Strong English Syntax Parsing

Patterns can have modifiers to indicate to the tokenizer that the pattern should be modified to result in a more natural phrasing.

Examples:

[Pattern] Capitalizes the result
[pattern]s Pluralizes the result
[pattern]ed Returns the result in its participle form
[pattern]ing Returns the result in its gerund form
[pattern]er Returns the result in its adjective form
[pattern] + [pattern] Concatenates the results of both patterns

Checks are made with every result to ensure conformation with proper English syntax. For example, the adjectival of "bright" is "brighter", while the adjectival of "happy" is "happier" (not "happyier").

Custom Pattern Handling

Fantasy games have monsters, but sometimes you only want a random beast of burden instead of a dragon. Instead of creating a list of patterns of every possible permutation of a given database of monsters (for example, the monsters listed in the d20 SRD), which wouldn't be very extensible in case you decided later to add more monsters, I just created a database accessible via a specific syntax.

Custom patterns follow a query = value syntax that can be stacked to get a more complex result, just like URL query parameters. For example, to get a random undead monster, the pattern could be:

[monster|type=undead]

In Dungeons & Dragons, undead monsters can range from level 1 mooks (Skeletons) to über-powerful level 20+ creatures (the various Nightshades) that are practically gods in their own right. If you want to limit the pattern so that you don't get ridiculously powerful creatures, you could modify it like so:

[monster|type=undead:cr_max=5]

This pattern lets you limit the maximum level (5) of the specified monster type (undead).

Other special patterns currently defined are:

  • Critter bits - not all monsters have the same anatomy. A boar would have a hide, while humans have skin, and a fantastical creature like a will-'o-the-wisp has neither hide nor skin. I wrote this feature after a very early attempt at a potion ingredients generator that resulted in "shimmering werewolf wings". (Werewolves don't have wings, and even if they did, they wouldn't shimmer.) Oops.
  • Dicebot - a powerful dice-roller that can handle any number of sides of virtual dice, just like real-life polyhedral dice. In addition to returning decimal numbers, the dicebot can also format the result in words, Roman numerals, ordinals, and even ordinal words.

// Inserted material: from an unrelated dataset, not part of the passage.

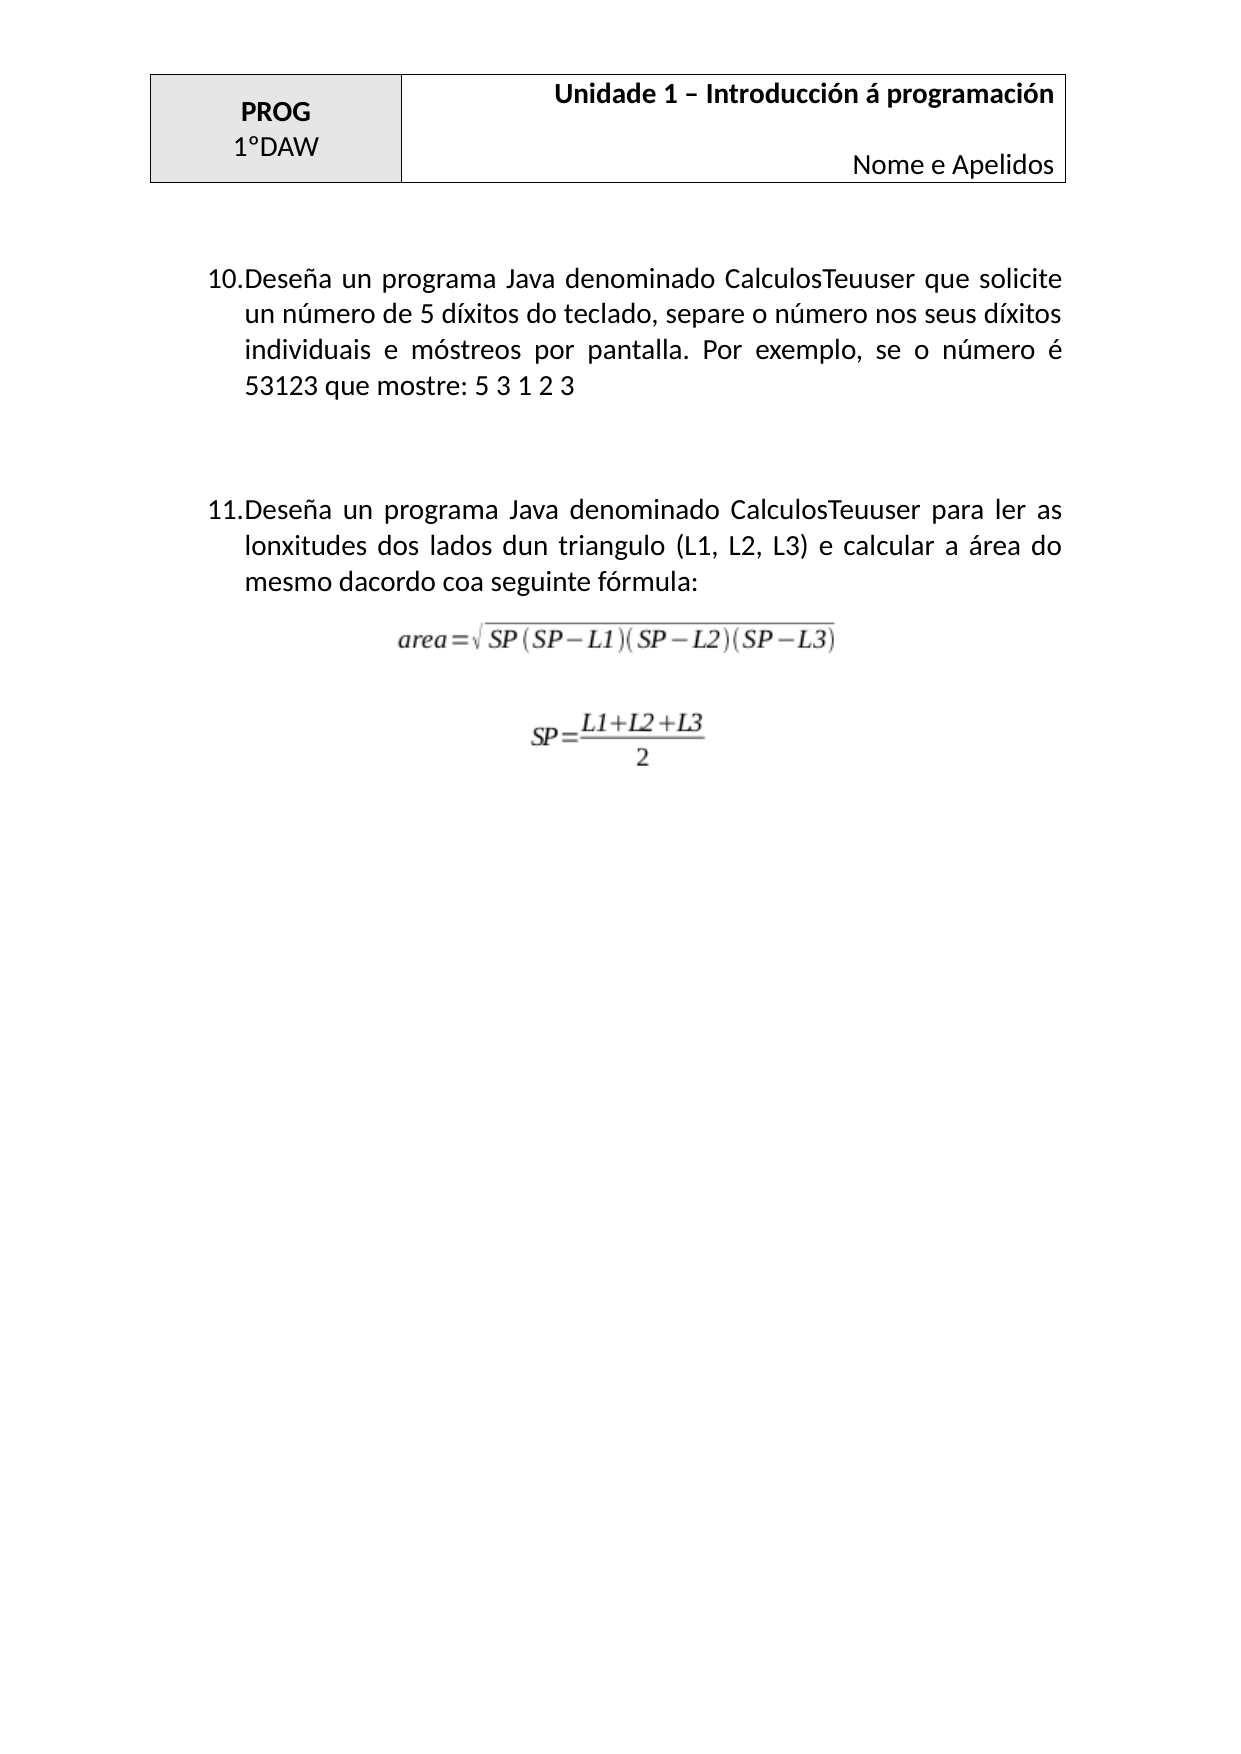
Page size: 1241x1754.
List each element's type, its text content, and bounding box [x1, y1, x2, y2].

list Deseña un programa Java denominado CalculosTeuuser que solicite un número de 5 díxitos do teclado, separe o número nos seus díxitos individuais e móstreos por pantalla. Por exemplo, se o número é 53123 que mostre: 5 3 1 2 3 [207, 260, 1063, 402]
list Deseña un programa Java denominado CalculosTeuuser para ler as lonxitudes dos lados dun triangulo (L1, L2, L3) e calcular a área do mesmo dacordo coa seguinte fórmula: [207, 491, 1063, 598]
picture [371, 604, 870, 777]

(Almost) Guaranteeing Proper English Syntax

Irregular Verbs Database

I created a database of approximately 650 irregular verbs. Each entry has the following:

  • base verb
  • past simple tense
  • participle
  • singular
  • gerund

This database is checked first whenever special pattern modifiers are indicated because irregular verbs just can't be converted on the fly. Regular verbs are much more consistent.

See an excerpt from the database
See an excerpt from the database

CMU Dictionary Database for Fixing Indefinite Articles

After all patterns are finished generating, the generator performs one last check to search the final result and fix any indefinite articles it finds. For example, this pattern:

I have a [adjective] umbrella.

might result in:

I have a ugly umbrella.

which would then would be changed to:

I have an ugly umbrella.

The generator makes extensive use of the Carnegie Mellon University Pronouncing Dictionary, which is an open-source plaintext pronunciation guide with 39 phonemes for many English and common foreign words. I downloaded their huge list of words and wrote a script to put everything into a MySQL table for quick lookup.

Vowels, particularly in English, are pretty tricky to associate with the correct indefinite article by code. With the CMU database, I can look up a target word, determine if it begins with one of the five vowel phonemes (six, in the rare case of y-as-a-vowel) and return the correct indefinite article.

It's the little things in life, even if it's just one letter, that can make all the difference.

API

( view API )

The API is just that, an accessible interface to the generator. You can use cURL or any other URL fetcher to send any whitelisted pattern and receive a plaintext generated result back.